Cérémonie d’autant plus émouvante et plus significative qu’elle fut toute spontanée, qu’elle émane de l’initiative particulière et non concertée de simples soldats et de leurs chefs et qu’elle revêt par là-même une haute portée à laquelle n’aurait rien ajouté une consécration officielle.
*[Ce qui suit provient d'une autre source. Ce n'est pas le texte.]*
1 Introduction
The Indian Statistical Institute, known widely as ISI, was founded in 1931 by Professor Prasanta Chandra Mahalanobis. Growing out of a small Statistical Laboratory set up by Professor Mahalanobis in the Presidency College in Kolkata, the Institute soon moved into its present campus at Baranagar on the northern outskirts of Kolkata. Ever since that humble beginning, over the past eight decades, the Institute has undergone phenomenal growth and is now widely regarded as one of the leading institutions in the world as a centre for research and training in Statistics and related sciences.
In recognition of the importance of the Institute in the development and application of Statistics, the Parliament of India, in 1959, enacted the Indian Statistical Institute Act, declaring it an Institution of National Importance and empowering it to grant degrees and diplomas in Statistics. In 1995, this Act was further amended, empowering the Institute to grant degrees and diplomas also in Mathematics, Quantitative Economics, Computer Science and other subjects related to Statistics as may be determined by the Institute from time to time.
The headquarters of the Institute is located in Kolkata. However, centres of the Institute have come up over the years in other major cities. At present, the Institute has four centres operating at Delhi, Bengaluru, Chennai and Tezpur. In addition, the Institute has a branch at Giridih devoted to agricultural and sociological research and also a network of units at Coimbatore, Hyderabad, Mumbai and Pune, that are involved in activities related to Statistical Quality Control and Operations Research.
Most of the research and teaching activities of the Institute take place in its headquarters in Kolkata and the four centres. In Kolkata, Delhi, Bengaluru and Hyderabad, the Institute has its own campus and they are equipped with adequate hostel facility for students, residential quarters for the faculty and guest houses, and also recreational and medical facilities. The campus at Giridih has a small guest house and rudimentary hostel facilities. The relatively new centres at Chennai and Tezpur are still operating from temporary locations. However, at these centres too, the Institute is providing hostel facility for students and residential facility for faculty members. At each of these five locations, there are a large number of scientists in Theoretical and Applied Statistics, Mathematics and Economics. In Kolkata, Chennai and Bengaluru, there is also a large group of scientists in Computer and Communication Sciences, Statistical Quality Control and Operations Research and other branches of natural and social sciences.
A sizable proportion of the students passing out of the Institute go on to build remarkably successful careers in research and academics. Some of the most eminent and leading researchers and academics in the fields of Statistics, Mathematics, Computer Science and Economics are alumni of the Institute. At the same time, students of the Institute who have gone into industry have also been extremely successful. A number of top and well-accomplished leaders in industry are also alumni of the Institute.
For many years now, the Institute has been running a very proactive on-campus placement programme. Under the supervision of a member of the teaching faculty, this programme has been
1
Ainsi que nous l’avons dit dans nos précédents numéros, des mains pieuses avaient pris soin sur l’initiative de M. le Gouverneur Daru, que la dernière demeure des héros fût couronnée de fleurs et de verdure pour la célébration de la fête du Pays. C’est, nous a-t-on dit hier ̶ ce ne fut pas sans peine que nous avons pu obtenir le renseignement ̶ à l’initiative de M. le capitaine Cordier, du 7e territorial, notre presque concitoyen puisqu’il habite Pont-de-Briques, où il préside avec dévouement aux destinées de la Société de gymnastique et de l’active Société de préparation militaire que nous devons d’avoir pu rendre hommage à la magnifique décoration qu’ont reçue les tombes anglaises et françaises au milieu desquelles se remarque un admirable massif représentant la croix de guerre flanquée des couleurs nationales. Et il convient par la même occasion de rendre justice à ceux qui lui ont prêté leur collaboration efficace, le caporal Tanfin, du 7e territorial, un jardinier boulonnais, et M. Jacquemin, jardinier-chef de la Ville.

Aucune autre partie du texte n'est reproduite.